* [Your assignment]
Reproduce the lines in the records below, character for character, from the line with "お支払い方法(クレジットカード対応)" up to and including the line with "часть – 2,5".

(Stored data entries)
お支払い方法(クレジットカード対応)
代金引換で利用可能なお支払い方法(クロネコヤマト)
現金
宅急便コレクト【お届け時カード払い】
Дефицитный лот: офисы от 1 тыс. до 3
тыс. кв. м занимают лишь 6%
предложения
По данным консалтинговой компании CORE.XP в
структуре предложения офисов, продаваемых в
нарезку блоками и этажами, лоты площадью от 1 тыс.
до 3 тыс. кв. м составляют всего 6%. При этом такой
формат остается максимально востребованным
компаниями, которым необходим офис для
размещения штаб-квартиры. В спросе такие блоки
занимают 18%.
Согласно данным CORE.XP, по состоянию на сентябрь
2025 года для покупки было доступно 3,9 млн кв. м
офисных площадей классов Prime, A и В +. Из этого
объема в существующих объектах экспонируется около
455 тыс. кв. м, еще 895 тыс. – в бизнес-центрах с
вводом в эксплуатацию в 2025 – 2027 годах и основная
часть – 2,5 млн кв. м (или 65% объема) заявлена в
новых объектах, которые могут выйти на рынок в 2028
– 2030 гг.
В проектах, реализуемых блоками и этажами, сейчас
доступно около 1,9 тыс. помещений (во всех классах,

* * *

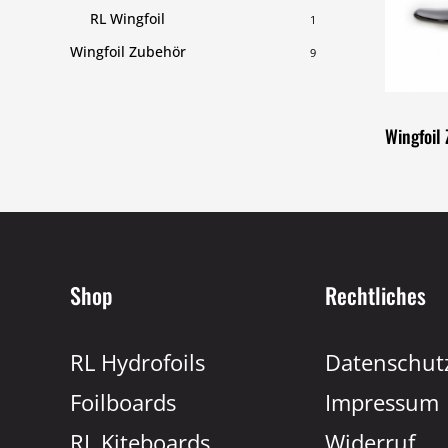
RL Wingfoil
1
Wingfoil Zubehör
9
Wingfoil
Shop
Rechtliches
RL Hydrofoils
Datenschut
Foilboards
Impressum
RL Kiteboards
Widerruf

* [Exercise response]
お支払い方法(クレジットカード対応)
代金引換で利用可能なお支払い方法(クロネコヤマト)
現金
宅急便コレクト【お届け時カード払い】
Дефицитный лот: офисы от 1 тыс. до 3
тыс. кв. м занимают лишь 6%
предложения
По данным консалтинговой компании CORE.XP в
структуре предложения офисов, продаваемых в
нарезку блоками и этажами, лоты площадью от 1 тыс.
до 3 тыс. кв. м составляют всего 6%. При этом такой
формат остается максимально востребованным
компаниями, которым необходим офис для
размещения штаб-квартиры. В спросе такие блоки
занимают 18%.
Согласно данным CORE.XP, по состоянию на сентябрь
2025 года для покупки было доступно 3,9 млн кв. м
офисных площадей классов Prime, A и В +. Из этого
объема в существующих объектах экспонируется около
455 тыс. кв. м, еще 895 тыс. – в бизнес-центрах с
вводом в эксплуатацию в 2025 – 2027 годах и основная
часть – 2,5 млн кв. м (или 65% объема) заявлена в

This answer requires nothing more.